Wiktor Leonienko: "O Łuninie pisze się teraz tak dużo, że wyprzedził już 'Worek 70'".

Były napastnik Dynama Kijów Viktor Leonenko podzielił się swoimi przemyśleniami na temat sytuacji, w jakiej znajduje się obecnie ukraiński bramkarz Realu Madryt Andriy Lunin.

Viktor Leonenko

- Wiktor Jewhenowycz, agent Łunina, Mendes, pokłócił się z Realem Madryt i namawia Andrija do opuszczenia madryckiego klubu. Jak myślicie, czy Mendes zrujnuje w ten sposób karierę Łunina, czy może bramkarz będzie chciał realizować się w Realu Madryt?

- Dobry agent jest zawsze po stronie zawodnika i zarabia dla niego pieniądze, uzyskując najlepszą możliwą ofertę. Agent to w dużej mierze prawnik. Jeśli Mendes jest złym agentem, to Lunin jest głupi, że go zatrudnił. To jego wina, nie agenta.

O Luninie pisze się teraz tak dużo, że wydaje mi się, że wyprzedził już Miszkę 70 (mowa o Michale Mudryku - red.). Moje zdanie jest takie, że jeśli Lunin chce grać, to musi odejść z Realu Madryt. A jeśli chce znowu siedzieć w rezerwach, to niech zostanie. Może Lunin chce się zaprzyjaźnić z Mbappe, nie wiem.

- Według hiszpańskich mediów Chelsea chce wymienić Lunina na Kepę z dopłatą. Myślicie, że to dobra opcja dla Andrija?

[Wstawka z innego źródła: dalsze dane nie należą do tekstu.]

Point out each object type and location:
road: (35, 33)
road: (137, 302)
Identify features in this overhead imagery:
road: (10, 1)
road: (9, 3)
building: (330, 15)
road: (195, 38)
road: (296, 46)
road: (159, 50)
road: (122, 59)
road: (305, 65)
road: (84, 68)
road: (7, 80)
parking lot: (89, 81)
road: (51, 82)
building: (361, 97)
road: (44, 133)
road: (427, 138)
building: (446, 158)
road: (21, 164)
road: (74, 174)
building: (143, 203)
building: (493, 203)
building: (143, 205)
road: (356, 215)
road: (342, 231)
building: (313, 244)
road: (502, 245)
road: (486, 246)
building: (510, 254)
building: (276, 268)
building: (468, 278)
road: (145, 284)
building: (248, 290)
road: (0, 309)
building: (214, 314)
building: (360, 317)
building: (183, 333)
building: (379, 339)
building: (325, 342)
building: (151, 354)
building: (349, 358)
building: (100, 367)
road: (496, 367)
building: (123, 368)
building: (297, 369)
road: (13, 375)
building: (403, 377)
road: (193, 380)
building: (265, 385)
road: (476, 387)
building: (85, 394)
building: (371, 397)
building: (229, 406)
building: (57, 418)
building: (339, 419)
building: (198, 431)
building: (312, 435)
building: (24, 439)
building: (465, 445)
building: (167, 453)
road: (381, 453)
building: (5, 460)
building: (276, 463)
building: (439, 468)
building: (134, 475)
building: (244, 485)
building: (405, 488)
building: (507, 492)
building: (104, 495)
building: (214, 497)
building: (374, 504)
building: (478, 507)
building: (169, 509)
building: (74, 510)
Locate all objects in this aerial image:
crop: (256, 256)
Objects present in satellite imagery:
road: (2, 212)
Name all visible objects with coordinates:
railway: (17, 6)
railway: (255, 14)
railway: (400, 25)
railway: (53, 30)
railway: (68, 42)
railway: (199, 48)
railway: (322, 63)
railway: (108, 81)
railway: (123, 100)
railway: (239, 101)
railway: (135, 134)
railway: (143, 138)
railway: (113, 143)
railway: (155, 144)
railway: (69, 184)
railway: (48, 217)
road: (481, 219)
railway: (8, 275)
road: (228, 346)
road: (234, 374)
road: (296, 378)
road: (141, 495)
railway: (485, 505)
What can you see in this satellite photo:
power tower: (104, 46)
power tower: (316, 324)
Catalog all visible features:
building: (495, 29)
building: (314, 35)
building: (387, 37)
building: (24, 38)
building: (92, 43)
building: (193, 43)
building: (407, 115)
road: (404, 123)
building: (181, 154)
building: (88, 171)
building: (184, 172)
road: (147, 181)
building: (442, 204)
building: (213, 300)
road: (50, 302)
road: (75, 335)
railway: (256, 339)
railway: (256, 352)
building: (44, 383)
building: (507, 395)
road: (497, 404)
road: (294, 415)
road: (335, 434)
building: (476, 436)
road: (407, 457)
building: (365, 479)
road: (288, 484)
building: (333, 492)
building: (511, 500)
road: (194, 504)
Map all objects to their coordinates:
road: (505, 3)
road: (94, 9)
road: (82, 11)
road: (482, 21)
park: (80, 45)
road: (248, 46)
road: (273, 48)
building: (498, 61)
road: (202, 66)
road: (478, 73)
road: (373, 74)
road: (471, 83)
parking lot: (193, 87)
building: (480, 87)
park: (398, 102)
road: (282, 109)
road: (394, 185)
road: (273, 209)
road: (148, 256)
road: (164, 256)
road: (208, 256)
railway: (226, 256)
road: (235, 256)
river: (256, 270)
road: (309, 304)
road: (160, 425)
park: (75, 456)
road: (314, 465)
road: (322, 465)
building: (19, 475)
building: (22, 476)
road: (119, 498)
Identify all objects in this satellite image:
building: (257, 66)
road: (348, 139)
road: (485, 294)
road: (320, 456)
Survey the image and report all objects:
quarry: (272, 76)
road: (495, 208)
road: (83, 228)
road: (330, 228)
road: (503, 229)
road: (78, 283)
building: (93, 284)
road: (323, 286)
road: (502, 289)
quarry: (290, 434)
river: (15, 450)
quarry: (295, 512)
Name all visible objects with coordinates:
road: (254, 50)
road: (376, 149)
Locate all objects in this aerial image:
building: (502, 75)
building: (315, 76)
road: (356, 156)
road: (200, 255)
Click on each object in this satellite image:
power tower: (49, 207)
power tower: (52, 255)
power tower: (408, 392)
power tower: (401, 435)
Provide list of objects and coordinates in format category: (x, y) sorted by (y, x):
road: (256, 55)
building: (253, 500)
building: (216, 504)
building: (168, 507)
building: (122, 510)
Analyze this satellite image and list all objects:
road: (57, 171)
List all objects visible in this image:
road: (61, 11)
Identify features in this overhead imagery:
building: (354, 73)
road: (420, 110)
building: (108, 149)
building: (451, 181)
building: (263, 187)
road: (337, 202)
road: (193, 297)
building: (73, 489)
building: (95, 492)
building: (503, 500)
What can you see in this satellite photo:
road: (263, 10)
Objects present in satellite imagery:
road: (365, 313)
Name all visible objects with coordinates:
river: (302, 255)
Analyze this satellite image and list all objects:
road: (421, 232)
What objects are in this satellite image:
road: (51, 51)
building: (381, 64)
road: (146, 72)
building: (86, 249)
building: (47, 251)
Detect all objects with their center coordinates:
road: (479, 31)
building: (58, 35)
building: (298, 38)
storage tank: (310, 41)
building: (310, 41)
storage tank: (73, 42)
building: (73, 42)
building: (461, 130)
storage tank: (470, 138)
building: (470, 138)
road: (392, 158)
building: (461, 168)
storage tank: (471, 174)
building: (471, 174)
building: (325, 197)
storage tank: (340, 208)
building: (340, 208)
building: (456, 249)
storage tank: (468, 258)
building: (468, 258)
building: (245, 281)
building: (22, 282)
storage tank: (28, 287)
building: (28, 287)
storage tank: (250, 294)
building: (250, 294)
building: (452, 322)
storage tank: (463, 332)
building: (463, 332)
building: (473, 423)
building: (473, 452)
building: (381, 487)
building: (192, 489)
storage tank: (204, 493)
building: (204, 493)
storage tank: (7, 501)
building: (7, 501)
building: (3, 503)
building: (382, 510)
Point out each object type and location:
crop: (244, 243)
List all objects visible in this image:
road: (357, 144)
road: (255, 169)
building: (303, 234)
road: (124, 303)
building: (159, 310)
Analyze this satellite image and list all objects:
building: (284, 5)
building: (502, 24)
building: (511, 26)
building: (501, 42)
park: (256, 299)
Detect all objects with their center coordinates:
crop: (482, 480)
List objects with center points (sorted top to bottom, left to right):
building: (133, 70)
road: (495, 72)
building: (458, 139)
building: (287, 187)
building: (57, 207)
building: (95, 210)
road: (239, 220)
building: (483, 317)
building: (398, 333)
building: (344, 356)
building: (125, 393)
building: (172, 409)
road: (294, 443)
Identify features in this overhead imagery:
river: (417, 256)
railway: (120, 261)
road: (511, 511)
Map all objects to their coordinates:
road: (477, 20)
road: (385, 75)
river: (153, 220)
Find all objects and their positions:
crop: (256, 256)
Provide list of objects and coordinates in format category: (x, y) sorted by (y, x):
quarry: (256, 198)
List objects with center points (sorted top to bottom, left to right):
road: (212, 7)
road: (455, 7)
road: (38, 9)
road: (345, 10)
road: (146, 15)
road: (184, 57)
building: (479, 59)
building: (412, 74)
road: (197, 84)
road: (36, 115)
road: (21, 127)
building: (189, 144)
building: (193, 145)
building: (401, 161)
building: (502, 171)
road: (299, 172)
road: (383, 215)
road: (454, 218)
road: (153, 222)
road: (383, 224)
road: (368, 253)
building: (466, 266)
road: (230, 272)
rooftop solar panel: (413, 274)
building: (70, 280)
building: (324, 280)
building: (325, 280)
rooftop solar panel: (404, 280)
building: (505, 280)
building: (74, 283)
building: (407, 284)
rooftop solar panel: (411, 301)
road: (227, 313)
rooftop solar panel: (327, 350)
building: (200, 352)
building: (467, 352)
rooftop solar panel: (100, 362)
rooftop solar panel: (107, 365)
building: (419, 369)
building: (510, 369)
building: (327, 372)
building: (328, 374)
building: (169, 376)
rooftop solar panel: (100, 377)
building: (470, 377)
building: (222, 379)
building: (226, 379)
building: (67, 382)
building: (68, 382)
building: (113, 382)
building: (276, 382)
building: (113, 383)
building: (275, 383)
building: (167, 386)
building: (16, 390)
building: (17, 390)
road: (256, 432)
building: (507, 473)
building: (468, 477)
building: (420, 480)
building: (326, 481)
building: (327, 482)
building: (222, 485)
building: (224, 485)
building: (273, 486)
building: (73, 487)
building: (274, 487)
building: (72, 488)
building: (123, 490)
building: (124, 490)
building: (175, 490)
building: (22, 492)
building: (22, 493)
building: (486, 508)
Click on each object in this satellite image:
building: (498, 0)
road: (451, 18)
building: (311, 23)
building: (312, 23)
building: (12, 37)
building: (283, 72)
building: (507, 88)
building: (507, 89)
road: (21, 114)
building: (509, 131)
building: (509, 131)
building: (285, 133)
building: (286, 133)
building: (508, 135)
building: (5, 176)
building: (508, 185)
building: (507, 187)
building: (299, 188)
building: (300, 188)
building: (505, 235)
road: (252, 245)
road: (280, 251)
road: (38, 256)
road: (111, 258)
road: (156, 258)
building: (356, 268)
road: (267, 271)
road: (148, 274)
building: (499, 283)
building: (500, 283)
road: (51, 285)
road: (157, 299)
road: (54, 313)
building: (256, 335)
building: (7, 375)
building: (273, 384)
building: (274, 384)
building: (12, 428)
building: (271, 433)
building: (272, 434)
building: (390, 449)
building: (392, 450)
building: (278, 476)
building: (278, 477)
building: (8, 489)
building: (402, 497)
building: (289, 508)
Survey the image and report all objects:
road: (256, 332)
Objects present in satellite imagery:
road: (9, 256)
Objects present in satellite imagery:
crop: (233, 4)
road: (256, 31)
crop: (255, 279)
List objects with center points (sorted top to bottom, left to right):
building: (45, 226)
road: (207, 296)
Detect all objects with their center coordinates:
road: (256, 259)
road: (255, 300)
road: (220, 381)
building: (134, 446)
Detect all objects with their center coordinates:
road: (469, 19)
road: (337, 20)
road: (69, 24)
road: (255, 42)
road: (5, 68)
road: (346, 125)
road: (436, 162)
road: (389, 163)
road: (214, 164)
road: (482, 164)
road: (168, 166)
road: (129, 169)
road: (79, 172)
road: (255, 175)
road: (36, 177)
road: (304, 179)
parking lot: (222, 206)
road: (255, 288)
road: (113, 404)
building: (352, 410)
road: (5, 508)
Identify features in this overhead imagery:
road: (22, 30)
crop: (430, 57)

- Niech idzie do Chelsea, jeśli chce grać! Tam będzie w podstawowym składzie. Albo do innego klubu, gdzie będzie podstawowym zawodnikiem. Lunin jest dobrym bramkarzem. Fakt, że wpuszcza dużo bramek jest czymś, co robi wielu bramkarzy.

- Czy przybycie Lunina do Chelsea pomoże Mudrykowi się otworzyć, biorąc pod uwagę, że będzie tam jego kolega z reprezentacji?

- Jak mu to pomoże? Lunin pomoże obrońcom tylko wtedy, gdy będzie ciągnął. Lunin nie będzie uczył Mudryka taktyki i piłkarskich niuansów. Ale prawdopodobnie będą przyjaciółmi. Samemu Zavarovowi w Juventusie nie było łatwo, a musiał grać tak dobrze jak Platini po zakończeniu kariery. A teraz wszyscy mówią po angielsku, więc komunikacja jest łatwiejsza, choć grają nie lepiej niż my w latach 90.

- Wracając do naszego tematu, czy uważasz, że agenci są źli czy dobrzy w piłce nożnej?

- Jeśli agent jest normalną osobą i profesjonalistą, który chroni prawa piłkarzy, to oczywiście jest to dobre. Czasami piłkarz czy trener nikomu się nie przydaje, a agent i tak coś dla niego znajdzie. Są też agenci, którzy są łajdakami, mają dużo koneksji i po prostu sprzedają piłkarzy.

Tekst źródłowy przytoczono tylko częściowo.